╭─ EXERCISE DATA

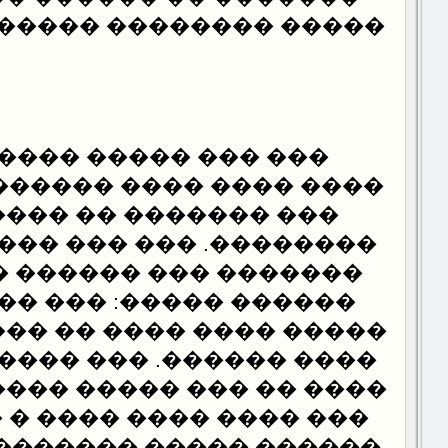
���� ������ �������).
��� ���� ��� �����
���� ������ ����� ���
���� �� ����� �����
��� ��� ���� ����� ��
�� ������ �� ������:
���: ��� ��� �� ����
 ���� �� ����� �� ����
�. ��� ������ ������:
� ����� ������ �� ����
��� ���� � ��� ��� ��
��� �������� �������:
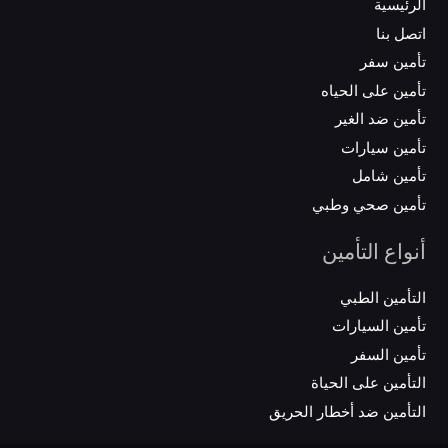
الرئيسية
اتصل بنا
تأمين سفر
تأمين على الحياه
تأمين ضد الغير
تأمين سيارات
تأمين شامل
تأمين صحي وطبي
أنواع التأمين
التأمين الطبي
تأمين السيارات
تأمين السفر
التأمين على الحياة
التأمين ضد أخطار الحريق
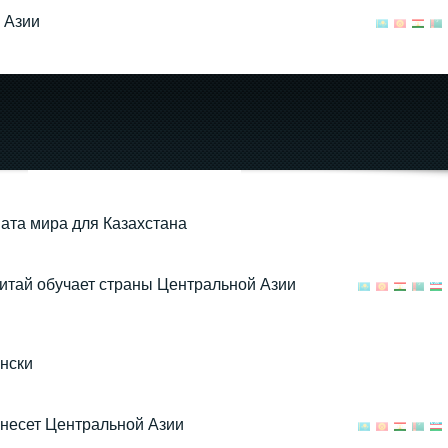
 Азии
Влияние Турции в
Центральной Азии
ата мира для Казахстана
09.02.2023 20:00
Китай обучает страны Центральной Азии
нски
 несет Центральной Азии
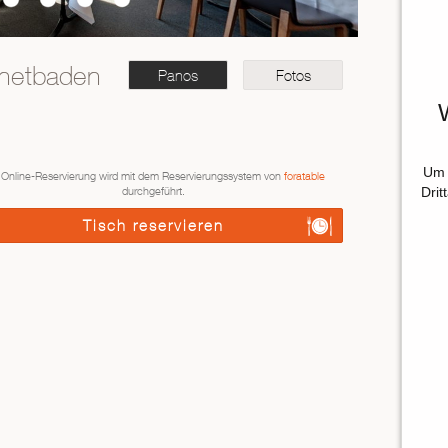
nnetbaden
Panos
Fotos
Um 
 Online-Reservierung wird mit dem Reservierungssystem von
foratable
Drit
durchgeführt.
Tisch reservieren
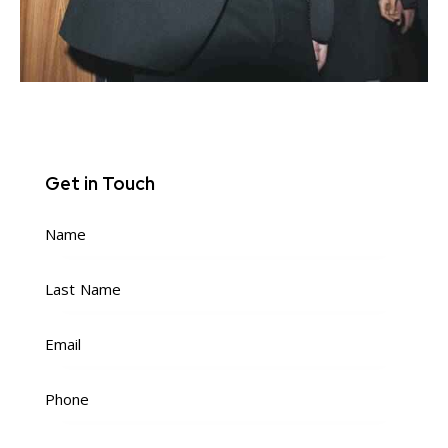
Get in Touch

╰─
╭─ EXERCISE DATA

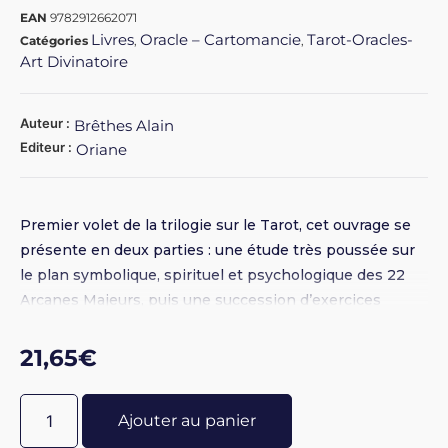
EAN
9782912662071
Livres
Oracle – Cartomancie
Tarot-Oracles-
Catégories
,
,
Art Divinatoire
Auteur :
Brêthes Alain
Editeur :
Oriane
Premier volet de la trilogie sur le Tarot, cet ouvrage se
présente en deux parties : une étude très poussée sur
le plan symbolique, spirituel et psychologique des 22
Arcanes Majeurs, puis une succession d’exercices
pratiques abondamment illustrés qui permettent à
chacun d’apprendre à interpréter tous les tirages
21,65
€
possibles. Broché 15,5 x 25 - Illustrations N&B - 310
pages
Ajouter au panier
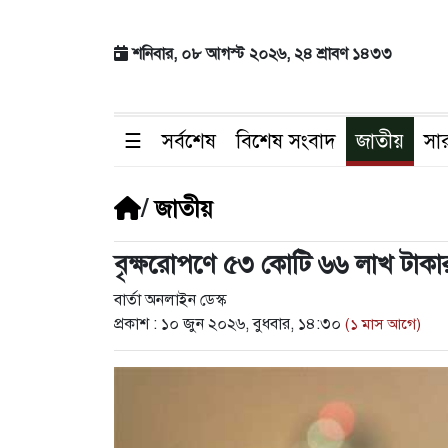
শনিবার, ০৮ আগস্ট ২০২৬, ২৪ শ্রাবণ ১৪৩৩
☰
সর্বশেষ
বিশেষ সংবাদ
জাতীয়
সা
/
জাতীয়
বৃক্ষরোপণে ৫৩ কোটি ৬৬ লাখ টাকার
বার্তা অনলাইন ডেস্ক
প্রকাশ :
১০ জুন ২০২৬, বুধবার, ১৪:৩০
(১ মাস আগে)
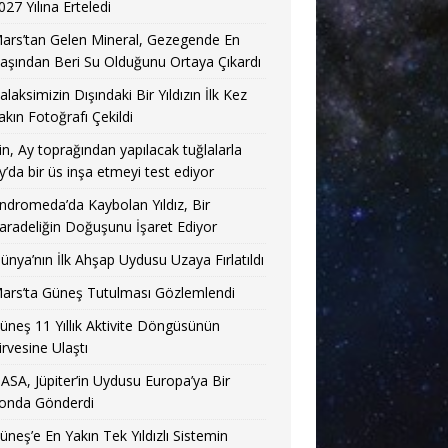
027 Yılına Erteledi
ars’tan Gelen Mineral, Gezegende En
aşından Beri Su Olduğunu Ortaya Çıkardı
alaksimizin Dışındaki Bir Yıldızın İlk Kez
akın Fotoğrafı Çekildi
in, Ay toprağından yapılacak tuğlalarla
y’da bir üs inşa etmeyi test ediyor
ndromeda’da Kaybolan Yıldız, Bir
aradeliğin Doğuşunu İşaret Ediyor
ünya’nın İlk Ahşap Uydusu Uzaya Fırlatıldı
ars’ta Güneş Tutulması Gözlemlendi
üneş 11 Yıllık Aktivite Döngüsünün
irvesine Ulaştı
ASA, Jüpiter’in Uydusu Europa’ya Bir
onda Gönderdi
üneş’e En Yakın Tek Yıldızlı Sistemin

╰─
╭─ EXERCISE DATA

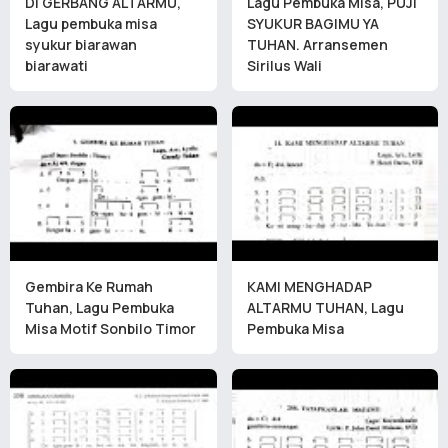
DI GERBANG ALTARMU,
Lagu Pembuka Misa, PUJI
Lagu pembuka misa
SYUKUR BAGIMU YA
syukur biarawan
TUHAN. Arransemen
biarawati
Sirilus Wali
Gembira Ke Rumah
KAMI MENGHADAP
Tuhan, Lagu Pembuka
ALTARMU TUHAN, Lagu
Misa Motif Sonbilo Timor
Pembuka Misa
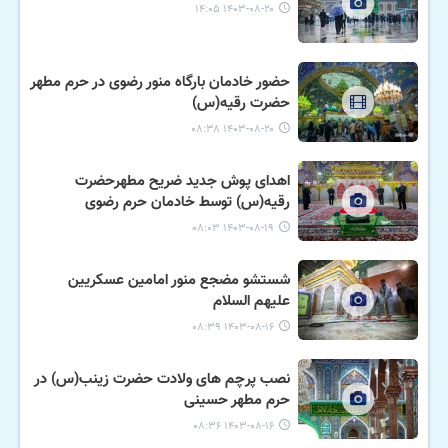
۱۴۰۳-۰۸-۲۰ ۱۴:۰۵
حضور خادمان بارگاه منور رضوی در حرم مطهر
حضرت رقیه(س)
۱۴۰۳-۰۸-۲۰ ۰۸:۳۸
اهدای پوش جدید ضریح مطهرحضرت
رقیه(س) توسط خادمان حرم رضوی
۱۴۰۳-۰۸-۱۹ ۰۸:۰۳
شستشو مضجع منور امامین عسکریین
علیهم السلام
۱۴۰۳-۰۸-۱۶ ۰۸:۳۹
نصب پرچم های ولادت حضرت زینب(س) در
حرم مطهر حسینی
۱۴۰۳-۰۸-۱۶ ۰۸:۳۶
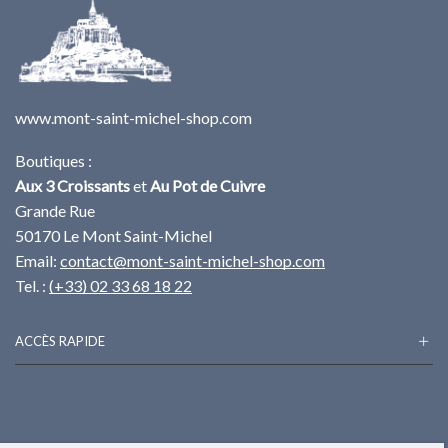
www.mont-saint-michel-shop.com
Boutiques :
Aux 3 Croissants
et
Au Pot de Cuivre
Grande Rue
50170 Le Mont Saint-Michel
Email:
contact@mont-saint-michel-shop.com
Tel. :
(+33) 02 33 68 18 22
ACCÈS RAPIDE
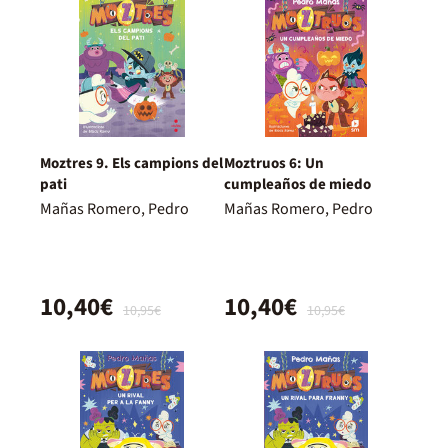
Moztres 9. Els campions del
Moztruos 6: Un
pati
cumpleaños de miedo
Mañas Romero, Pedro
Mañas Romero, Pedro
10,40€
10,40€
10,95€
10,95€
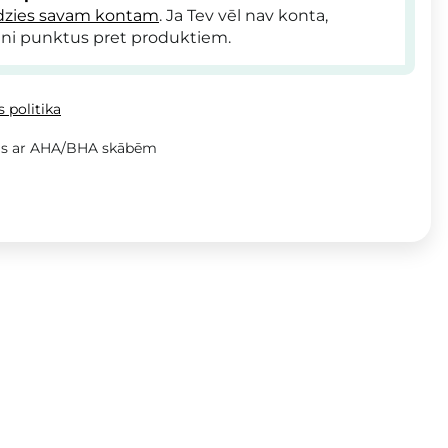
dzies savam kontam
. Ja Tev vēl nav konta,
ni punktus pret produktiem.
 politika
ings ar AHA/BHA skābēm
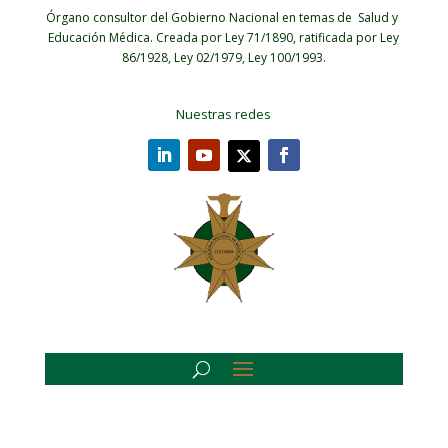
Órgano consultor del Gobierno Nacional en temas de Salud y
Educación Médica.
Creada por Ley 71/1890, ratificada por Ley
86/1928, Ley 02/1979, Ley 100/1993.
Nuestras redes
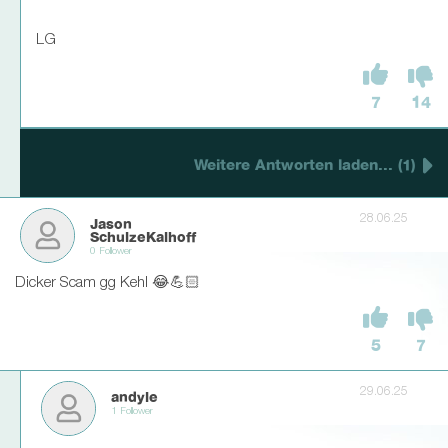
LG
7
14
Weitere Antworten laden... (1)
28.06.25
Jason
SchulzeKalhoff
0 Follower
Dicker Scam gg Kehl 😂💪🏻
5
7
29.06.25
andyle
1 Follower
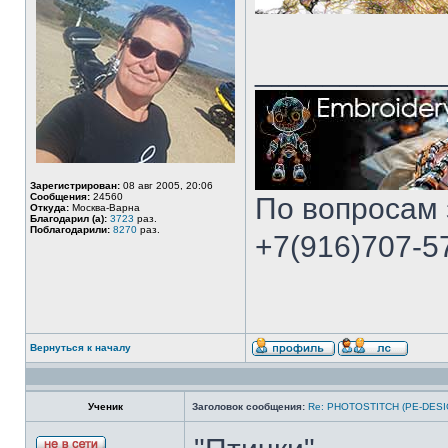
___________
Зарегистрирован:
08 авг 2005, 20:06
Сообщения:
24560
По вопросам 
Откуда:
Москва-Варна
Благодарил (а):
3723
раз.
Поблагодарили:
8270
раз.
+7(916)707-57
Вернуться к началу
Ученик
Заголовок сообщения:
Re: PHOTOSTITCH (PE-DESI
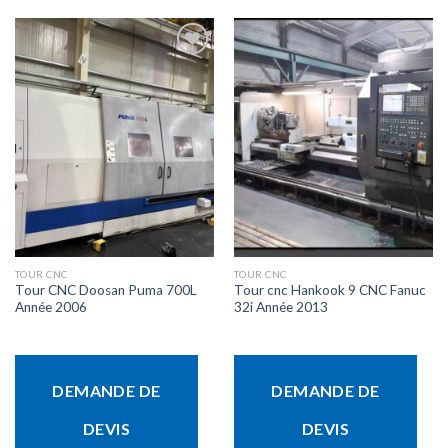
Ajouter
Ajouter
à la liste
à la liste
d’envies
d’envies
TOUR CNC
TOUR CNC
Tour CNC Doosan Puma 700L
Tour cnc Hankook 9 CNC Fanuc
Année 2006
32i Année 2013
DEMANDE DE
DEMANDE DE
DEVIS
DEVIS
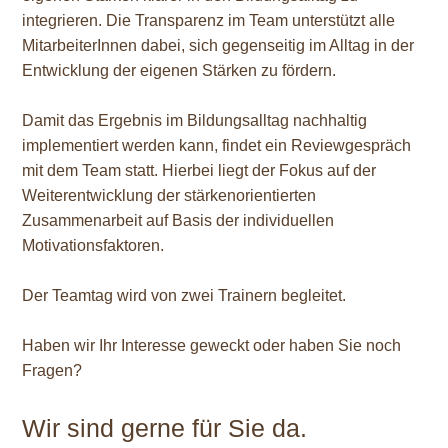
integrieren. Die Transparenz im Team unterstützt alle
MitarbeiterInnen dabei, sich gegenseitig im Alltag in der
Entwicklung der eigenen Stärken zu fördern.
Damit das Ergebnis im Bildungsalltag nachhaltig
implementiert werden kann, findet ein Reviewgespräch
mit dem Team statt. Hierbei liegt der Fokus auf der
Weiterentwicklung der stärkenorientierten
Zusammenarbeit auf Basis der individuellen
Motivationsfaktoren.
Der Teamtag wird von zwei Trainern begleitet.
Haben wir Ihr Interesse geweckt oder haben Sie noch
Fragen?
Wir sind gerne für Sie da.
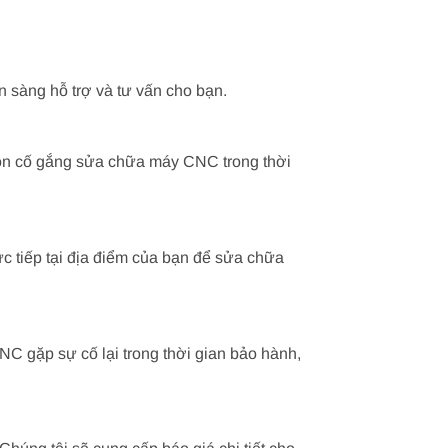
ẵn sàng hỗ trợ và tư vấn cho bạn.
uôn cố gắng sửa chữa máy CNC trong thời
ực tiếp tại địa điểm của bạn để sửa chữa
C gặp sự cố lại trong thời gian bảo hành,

╰─

Tally the lines of the entries that carry the word "ALTARMU" and say only that number.

2